**EXTRAIT DU TEXTE:**
Les curés ne furent plus libres d'utiliser des liasses à leur initiative et convenance pour chaque catégorie d'acte. Ils durent enregistrer baptême, mariage et sépultures dans un registre unique, coté et signé par le juge royal.

Au fil du temps les contraintes de l’administration royale se durcirent encore davantage. Bientôt il fallut utiliser des liasses de papier timbré. En fin d’année il était effectué une copie. Elle était déposée au greffe de Limoux. Tous les frais de constitution des registres restaient à la charge de la paroisse. Ils étaient réglés par la « fabrique » sur les fonds affectés à l'entretien de l'église.

Les registres de 1695 portent le sceau de la Généralité de Toulouse marqué à la valeur de seize deniers. Celles de 1700 portent un sol quatre deniers.

 

 

 A Tréziers, vraisemblablement par mesure d'économie, on voit certains recteurs réduire la forme des actes à la plus simple expression. Ils faisaient fi des ordonnances royales. Pour les mariages, afin de faire plus court, ils ne portaient ni la parenté ni les témoins. Les sépultures indiquaient seulement le nom du défunt et la date de la conduite au cimetière. Il arriva même, pendant quelque temps, que par économie de papier, l'écriture devint minuscule, atteignant la limite de la lisibilité.

**LISTE DES LIGNES:**
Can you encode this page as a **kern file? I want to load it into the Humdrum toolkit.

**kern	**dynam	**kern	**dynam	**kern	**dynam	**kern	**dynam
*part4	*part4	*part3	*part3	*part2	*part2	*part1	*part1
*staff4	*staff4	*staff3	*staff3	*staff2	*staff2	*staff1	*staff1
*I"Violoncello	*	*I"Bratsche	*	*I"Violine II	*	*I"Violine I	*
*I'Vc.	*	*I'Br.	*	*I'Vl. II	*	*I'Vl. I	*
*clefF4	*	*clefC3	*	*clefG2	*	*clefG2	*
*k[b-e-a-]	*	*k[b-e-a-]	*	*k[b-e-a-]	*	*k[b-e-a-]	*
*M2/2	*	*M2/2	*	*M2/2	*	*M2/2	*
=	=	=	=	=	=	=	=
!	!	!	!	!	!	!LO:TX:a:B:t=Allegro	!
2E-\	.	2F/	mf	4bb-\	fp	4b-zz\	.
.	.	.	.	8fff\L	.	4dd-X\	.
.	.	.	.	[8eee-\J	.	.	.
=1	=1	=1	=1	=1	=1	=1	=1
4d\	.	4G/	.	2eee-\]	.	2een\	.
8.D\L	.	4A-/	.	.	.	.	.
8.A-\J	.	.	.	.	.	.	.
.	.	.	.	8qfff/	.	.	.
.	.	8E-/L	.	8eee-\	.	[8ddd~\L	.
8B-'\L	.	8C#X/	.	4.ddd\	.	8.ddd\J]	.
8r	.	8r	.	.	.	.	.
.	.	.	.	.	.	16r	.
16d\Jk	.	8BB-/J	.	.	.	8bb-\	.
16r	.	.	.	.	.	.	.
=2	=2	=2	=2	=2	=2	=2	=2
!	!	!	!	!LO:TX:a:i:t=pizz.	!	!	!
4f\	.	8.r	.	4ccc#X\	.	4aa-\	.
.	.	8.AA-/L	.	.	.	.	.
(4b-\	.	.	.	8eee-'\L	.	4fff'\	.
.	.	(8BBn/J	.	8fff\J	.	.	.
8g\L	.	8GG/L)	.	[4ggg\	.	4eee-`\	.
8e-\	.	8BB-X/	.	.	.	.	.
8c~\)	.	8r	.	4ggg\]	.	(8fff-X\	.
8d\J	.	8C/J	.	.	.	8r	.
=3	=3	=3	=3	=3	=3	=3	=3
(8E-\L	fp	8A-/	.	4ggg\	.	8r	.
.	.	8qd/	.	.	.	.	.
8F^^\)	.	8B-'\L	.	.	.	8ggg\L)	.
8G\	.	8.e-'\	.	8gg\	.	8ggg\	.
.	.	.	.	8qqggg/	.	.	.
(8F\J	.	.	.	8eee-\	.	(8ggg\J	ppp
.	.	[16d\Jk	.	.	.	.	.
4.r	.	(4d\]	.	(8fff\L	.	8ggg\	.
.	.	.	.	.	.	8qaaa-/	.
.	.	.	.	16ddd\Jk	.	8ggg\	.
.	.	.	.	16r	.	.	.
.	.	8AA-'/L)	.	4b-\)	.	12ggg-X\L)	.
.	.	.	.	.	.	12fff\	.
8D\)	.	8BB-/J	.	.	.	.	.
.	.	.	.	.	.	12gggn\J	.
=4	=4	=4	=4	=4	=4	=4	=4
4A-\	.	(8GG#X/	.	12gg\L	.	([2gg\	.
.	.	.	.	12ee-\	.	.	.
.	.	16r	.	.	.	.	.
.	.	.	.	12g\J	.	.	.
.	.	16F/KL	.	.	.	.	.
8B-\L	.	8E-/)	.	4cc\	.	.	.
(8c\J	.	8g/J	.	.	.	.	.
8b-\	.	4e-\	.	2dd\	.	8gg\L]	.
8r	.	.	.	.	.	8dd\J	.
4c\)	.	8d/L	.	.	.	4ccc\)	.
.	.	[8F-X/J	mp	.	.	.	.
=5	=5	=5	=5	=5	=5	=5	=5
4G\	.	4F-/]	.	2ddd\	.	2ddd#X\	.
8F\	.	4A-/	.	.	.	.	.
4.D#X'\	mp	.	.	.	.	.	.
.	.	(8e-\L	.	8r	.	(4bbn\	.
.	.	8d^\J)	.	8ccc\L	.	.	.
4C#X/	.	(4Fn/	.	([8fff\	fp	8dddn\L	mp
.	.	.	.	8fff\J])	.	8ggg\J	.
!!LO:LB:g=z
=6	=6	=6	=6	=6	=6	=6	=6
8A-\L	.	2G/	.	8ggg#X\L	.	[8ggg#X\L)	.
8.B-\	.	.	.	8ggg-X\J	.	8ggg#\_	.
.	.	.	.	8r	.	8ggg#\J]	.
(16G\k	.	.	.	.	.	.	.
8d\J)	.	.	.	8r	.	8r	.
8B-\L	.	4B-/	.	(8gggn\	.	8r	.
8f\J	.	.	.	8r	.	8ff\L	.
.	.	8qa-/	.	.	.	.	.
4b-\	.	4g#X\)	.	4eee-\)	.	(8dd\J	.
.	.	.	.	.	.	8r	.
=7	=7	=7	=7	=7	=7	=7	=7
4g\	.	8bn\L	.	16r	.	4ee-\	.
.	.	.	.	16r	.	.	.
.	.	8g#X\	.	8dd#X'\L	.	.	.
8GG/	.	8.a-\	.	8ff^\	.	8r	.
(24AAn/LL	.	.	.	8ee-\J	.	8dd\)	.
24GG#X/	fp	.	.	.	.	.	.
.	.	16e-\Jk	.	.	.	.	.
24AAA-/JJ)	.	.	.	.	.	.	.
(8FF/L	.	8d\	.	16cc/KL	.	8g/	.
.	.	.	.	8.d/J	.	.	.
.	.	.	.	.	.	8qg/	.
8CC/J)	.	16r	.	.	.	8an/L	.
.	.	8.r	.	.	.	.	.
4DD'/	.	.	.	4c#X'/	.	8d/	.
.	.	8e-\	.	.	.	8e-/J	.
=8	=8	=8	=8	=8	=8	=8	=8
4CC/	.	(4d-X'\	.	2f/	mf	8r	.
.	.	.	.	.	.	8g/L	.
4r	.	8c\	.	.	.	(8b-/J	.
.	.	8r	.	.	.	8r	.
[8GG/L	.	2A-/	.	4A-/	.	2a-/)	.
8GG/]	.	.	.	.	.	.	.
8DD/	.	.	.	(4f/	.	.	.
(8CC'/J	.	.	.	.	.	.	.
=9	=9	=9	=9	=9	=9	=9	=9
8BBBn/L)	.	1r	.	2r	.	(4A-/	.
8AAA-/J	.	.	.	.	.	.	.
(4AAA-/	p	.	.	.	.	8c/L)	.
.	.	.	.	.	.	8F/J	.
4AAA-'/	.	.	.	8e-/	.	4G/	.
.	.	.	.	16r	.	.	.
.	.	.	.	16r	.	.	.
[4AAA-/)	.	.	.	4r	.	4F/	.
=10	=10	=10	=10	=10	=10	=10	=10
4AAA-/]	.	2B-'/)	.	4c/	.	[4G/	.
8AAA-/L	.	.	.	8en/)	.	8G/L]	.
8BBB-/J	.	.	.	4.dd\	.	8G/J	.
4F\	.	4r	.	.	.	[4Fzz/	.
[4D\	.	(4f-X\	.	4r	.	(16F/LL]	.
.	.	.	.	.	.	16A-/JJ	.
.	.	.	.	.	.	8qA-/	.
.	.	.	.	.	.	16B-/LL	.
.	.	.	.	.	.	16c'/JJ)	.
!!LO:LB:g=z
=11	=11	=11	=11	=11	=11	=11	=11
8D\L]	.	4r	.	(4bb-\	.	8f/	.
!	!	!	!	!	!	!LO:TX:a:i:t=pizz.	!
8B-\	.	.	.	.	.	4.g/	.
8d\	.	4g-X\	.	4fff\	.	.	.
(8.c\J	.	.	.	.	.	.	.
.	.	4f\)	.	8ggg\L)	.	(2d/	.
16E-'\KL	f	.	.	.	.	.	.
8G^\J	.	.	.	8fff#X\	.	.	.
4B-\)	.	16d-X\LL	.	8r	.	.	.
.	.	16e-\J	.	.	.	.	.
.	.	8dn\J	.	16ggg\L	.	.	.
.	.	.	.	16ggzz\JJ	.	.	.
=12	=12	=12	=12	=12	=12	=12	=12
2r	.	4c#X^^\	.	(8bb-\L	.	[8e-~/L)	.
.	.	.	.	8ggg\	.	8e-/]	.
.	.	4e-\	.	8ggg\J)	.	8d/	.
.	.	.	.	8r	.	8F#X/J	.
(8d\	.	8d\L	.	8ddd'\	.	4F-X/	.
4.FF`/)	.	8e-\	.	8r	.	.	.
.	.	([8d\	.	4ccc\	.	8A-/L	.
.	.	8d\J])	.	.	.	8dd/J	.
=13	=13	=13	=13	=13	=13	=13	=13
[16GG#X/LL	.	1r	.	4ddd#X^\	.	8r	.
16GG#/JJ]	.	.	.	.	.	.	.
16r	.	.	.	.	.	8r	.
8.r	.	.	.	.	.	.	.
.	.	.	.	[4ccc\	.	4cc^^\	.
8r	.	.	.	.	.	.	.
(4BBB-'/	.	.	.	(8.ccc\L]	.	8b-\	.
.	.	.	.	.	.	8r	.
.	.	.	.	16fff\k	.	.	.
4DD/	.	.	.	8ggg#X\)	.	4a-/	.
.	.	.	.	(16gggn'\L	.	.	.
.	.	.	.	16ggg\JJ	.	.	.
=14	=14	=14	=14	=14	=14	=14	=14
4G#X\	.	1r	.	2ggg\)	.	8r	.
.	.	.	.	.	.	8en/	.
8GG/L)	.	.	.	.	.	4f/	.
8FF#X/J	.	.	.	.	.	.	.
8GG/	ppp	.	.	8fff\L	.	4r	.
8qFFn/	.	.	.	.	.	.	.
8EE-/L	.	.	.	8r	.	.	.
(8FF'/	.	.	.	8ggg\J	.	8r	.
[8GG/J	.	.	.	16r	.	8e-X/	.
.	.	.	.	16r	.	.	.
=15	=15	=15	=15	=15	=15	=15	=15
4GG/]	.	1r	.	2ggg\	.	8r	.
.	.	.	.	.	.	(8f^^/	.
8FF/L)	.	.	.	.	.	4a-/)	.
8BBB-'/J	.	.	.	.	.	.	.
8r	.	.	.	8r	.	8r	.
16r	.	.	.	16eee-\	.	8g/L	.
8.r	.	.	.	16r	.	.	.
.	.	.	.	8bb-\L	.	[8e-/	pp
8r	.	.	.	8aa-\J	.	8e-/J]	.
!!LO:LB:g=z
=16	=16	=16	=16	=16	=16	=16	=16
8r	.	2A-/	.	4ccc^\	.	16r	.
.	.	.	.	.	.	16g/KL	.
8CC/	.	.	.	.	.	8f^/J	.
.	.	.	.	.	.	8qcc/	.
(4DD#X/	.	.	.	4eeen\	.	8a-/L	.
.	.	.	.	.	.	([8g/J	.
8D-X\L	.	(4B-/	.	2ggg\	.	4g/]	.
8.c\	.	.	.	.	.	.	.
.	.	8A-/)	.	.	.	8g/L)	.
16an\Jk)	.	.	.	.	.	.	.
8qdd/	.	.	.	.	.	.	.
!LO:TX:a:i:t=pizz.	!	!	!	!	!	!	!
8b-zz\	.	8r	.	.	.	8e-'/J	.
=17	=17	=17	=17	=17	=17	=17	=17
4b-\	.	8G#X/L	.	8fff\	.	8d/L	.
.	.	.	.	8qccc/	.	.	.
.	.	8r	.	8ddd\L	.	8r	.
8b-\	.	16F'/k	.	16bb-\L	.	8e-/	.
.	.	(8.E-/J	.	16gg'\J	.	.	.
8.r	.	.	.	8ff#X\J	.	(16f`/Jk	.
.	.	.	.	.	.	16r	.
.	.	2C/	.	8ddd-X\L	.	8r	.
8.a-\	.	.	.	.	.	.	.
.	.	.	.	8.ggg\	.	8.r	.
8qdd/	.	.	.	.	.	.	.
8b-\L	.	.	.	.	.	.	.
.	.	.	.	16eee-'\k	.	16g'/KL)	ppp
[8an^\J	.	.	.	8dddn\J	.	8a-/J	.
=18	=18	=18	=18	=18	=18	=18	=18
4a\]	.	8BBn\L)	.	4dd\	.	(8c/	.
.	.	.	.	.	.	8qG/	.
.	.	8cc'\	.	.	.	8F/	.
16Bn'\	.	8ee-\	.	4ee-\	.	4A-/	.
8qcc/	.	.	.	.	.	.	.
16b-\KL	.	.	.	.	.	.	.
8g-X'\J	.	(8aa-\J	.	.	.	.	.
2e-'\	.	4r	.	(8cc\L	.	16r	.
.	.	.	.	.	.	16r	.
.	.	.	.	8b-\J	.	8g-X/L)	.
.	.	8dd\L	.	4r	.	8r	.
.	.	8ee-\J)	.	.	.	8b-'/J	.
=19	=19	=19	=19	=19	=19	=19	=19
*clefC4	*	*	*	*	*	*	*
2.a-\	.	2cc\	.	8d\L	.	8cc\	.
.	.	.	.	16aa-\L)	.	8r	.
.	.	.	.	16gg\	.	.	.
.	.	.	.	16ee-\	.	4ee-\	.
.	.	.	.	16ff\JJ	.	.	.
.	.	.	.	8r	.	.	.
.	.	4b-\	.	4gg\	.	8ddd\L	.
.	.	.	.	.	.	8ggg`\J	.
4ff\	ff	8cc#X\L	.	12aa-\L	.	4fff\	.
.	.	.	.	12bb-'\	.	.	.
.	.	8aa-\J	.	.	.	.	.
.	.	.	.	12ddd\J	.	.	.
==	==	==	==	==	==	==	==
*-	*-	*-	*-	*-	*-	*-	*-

**EXERCICE COURT A:**
D'après le texte sur les registres paroissiaux, à quel endroit déposait-on la copie faite en fin d'année ?
**EXERCICE COURT B:**
Poursuivez le texte sur les registres paroissiaux à partir de sa dernière phrase.
Les lignes ne servent à rien ici.

**RÉPONSE FINALE A:**
Au greffe de Limoux.

**RÉPONSE FINALE B:**
Sous le règne de Louis XV l'ordonnance de 1736 apporta une dernière amélioration. Elle demandait l'enregistrement simultané des actes sur deux registres. Il n’y avait plus copie. Les deux eurent valeur d'acte authentique.  

Autre fonction du curé : être le représentant du Roi dans sa paroisse. A la grand-messe du dimanche il lisait ou faisait lire les ordonnances royales.

Lorsqu’en 1723, à la demande du Roi, le marquis Gaston Charles Pierre de Lévis doit dénombrer ses possessions dans la seigneurie de Mirepoix, il en est fait la publication, pendant trois dimanche de suite, à la grand-messe. Le curé était chargé de rédiger le certificat de publication qui fut transmis au juge mage de Limoux.

C'est aussi à la fin de l’office dominical qu’étaient annoncés par le baile du marquis de Mirepoix les ventes ou les changements de mains.
 

C'était le curé qui agréait, la sage-femme, que les paroissiens allaient quérir pour assister leurs épouses en passe d'enfanter. Il choisissait, parmi ses paroissiennes, une femme pratiquante de bonne moralité.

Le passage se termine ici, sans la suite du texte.